Crenshaw didn’t sound like he agreed with the penalty, given the winds and difficulty of the course in the second round.

“I’m sorry, I’m a player, but it’s not easy to get around this golf course,” Crenshaw said.

Matteo Manassero also played alongside Guan, but he wasn’t as sympathetic. He said Guan did play slowly and needs to work on picking up his pace of play.

“Sometimes, most of the times, he takes a little too long,” Manassero said.

Manassero said Guan tended to interact a lot with his caddie, asking a lot of questions, wanting more information.

Carl Jackson, Crenshaw’s caddie, was asked if Guan plays too slowly.

“To be honest, yes,” Jackson said. “In my opinion, they could have burned him yesterday.”

Jackson, however, was caught up in Guan’s magical run.

“You can’t help but like him,” he said.

Guan accepted the penalty after a lengthy stay in scoring pleading his case.

“I respect the decision,” he said after signing a scorecard for a 75 that included the penalty-incurred bogey at the 17th.

Paramor, a European Tour official who works the Masters, explained the penalty to Guan before he stepped on to the 17th green, where Guan would two-putt for par. It wasn’t Paramor’s first involvement in a slow-play controversy. Even Tiger Woods gave Paramor some grief for putting Padraig Harrington on the clock in his duel with Woods at the WGC-Bridgestone four years ago.

Paramor, however, wasn’t alone making the decision to penalize Guan. Fred Ridley, the Masters competition committee chairman, was aware of the slow-play issue with Guan. He was standing behind the 17th green when Paramor assessed the penalty.

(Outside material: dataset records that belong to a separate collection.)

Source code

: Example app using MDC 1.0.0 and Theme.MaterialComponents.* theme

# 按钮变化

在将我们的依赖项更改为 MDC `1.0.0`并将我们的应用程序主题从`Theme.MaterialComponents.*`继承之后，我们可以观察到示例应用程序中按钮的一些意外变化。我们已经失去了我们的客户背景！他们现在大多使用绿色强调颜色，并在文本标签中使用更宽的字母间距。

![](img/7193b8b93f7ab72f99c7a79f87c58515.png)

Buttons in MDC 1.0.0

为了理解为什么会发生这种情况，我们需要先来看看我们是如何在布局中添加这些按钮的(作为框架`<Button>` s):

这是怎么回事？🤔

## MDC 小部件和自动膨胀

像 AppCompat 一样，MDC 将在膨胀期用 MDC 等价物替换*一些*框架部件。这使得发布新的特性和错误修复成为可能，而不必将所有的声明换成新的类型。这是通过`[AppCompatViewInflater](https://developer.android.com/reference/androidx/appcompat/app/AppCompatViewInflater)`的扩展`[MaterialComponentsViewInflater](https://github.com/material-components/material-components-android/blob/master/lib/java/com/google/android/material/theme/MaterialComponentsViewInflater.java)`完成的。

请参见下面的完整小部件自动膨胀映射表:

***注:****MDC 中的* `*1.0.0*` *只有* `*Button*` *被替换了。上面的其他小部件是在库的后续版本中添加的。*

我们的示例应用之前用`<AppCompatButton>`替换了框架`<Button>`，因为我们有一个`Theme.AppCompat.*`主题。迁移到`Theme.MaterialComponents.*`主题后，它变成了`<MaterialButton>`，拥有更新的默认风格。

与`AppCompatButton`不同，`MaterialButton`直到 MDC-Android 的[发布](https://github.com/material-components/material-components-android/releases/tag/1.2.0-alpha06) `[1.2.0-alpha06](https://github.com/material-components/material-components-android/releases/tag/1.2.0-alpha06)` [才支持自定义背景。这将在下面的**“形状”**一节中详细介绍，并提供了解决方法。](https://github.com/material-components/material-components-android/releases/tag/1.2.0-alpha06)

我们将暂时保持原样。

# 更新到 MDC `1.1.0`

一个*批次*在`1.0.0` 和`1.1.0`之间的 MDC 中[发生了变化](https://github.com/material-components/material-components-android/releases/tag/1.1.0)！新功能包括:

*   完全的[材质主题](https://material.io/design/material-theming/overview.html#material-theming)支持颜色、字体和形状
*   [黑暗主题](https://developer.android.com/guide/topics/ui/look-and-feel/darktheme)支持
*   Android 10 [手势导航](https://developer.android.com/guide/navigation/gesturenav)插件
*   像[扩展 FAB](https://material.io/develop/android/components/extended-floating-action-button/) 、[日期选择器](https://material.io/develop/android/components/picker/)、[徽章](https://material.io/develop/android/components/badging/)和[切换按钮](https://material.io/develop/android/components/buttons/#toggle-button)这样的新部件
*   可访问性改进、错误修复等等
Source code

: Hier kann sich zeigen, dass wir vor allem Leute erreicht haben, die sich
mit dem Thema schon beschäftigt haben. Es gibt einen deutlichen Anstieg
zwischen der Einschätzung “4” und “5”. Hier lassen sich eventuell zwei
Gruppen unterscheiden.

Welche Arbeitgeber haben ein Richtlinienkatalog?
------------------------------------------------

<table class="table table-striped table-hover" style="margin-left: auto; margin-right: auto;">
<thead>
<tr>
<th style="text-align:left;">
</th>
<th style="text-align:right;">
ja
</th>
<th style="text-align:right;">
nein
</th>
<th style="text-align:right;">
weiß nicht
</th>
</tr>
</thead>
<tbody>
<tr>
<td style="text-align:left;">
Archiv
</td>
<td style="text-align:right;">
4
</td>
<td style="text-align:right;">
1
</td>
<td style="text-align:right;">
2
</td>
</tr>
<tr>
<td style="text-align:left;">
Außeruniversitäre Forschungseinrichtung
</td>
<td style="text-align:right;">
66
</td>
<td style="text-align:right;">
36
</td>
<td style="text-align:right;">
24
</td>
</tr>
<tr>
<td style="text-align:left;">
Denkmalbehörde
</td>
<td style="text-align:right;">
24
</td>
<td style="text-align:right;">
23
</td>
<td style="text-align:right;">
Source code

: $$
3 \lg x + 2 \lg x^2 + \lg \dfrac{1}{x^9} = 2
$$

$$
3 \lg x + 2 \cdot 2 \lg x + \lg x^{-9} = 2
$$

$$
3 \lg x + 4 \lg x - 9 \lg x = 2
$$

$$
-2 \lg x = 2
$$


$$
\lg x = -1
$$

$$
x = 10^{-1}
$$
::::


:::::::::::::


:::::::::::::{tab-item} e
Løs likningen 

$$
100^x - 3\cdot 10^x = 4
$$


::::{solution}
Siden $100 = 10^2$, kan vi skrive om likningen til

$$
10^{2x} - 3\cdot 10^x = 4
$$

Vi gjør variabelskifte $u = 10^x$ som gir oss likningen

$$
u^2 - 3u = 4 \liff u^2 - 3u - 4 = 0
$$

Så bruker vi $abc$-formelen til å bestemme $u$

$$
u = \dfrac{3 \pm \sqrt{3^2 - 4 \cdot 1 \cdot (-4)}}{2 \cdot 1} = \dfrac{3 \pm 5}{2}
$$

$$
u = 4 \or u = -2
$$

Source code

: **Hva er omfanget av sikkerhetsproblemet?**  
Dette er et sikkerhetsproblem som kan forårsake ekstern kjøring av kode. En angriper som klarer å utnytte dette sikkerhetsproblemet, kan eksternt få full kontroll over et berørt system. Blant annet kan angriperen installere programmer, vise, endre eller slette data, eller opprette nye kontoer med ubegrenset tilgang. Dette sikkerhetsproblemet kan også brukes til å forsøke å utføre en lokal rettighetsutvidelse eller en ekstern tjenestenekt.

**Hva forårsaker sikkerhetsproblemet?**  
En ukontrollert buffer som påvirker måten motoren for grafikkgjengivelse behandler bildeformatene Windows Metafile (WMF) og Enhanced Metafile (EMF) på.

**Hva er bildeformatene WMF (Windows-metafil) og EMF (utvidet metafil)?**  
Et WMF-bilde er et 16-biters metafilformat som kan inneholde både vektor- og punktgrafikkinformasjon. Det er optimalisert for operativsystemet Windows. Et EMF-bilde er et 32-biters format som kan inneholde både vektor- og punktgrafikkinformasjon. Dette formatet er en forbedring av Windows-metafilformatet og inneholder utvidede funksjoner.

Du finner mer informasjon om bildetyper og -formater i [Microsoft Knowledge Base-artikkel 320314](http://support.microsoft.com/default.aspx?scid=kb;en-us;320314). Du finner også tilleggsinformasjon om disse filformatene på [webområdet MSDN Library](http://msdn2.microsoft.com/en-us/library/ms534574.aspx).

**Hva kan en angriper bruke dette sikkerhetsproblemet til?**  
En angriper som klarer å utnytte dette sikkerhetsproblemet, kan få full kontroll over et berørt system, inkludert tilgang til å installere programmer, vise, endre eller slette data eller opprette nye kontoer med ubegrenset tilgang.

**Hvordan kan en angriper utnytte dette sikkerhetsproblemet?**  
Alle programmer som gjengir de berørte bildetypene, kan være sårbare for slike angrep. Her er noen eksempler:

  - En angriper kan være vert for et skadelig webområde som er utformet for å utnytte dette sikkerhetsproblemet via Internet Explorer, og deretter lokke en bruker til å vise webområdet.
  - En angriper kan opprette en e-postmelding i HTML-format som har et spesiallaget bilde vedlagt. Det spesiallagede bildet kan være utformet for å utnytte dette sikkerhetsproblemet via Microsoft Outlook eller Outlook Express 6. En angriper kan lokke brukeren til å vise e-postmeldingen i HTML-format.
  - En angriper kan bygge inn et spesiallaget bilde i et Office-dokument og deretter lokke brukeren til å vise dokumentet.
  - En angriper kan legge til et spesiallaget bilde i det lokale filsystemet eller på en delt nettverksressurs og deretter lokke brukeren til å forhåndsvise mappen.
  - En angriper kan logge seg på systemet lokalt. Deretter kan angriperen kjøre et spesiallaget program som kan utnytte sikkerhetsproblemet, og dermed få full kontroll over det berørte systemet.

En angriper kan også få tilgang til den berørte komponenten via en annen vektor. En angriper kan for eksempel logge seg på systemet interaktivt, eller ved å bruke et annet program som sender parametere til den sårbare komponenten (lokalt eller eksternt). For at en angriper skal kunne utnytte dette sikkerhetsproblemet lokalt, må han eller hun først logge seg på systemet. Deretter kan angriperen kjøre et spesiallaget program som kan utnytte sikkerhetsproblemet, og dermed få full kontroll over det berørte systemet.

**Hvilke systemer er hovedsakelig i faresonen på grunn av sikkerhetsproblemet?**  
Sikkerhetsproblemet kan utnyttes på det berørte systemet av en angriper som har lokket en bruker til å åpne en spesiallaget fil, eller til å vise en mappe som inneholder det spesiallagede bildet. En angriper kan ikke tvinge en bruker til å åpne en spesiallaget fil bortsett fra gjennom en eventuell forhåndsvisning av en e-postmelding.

Afterward, Paramor said that he approached Guan four times about slow play before handing out the penalty.

At the 10th hole, Paramor said he informed Guan’s group they were out of position. At the 12th tee, he informed Guan he was being timed. After Guan hit his second shot at the 13th hole, Paramor issued Guan his first warning for a bad time. At the 17th tee, he spoke yet again to Guan.

According to Masters pace-of-play policy, while being timed, Guan had 40 seconds to hit a shot once it was his turn to play. A second bad time results in a one-shot penalty.

After hitting his drive in the right rough at No. 17, Guan took a considerable amount of time to play his second shot. He wandered out into the fairway to survey the hole. He conferred with his caddie.

“He again exceeded the 40-second time limit by a considerable margin,” Ridley said in a statement.

That resulted in the one-shot penalty.

Guan doesn’t think he is that slow.

“I think my routine is good,” Guan said. “The only problem is I have to make the decision.”

There is little doubt Guan was in violation of the Masters’ slow-play policy. The larger questions surround the timing of the decision to penalize him. Guan is the first player in Masters history to be hit with the slow-play penalty, but is he really the first player to be in violation of the policy? Was it worth jeopardizing his wonderful story, as a 14-year-old from China, a qualifier who earned his way here as the winner of the Masters’ own Asia-Pacific Amateur Championship?

Brandt Snedeker, who played in the afternoon wave, wondered the same thing.

“That’s unfortunate,” Snedeker said of the penalty. “I wish they would have made an example out of somebody else except for a 14-year-old kid … made an example out of me or somebody else, but a kid just trying to make a cut in his first Masters? I understand slow play is a problem, and it’s just a tough situation. I feel badly for the kid.”

Paramor acknowledged feeling badly assessing a penalty.

“I feel like that every time,” Paramor said.

The Masters’ pace-of-play policy is similar to the PGA Tour’s, but it is not the same.

The Masters sets 4 hours and 38 minutes as the expected 18-hole pace for a threesome.

After being informed that a group is out of position, the players are timed. A player gets 40 seconds to play once it is his turn. After a second warning for slow play, a penalty is assessed. The PGA Tour allows 60 seconds for players in certain circumstances. They’re allowed 60 seconds if they are the first to play into a par 3, the first to hit their second shot into a par 4, the first to hit their third shot into a par 5 and the first to putt.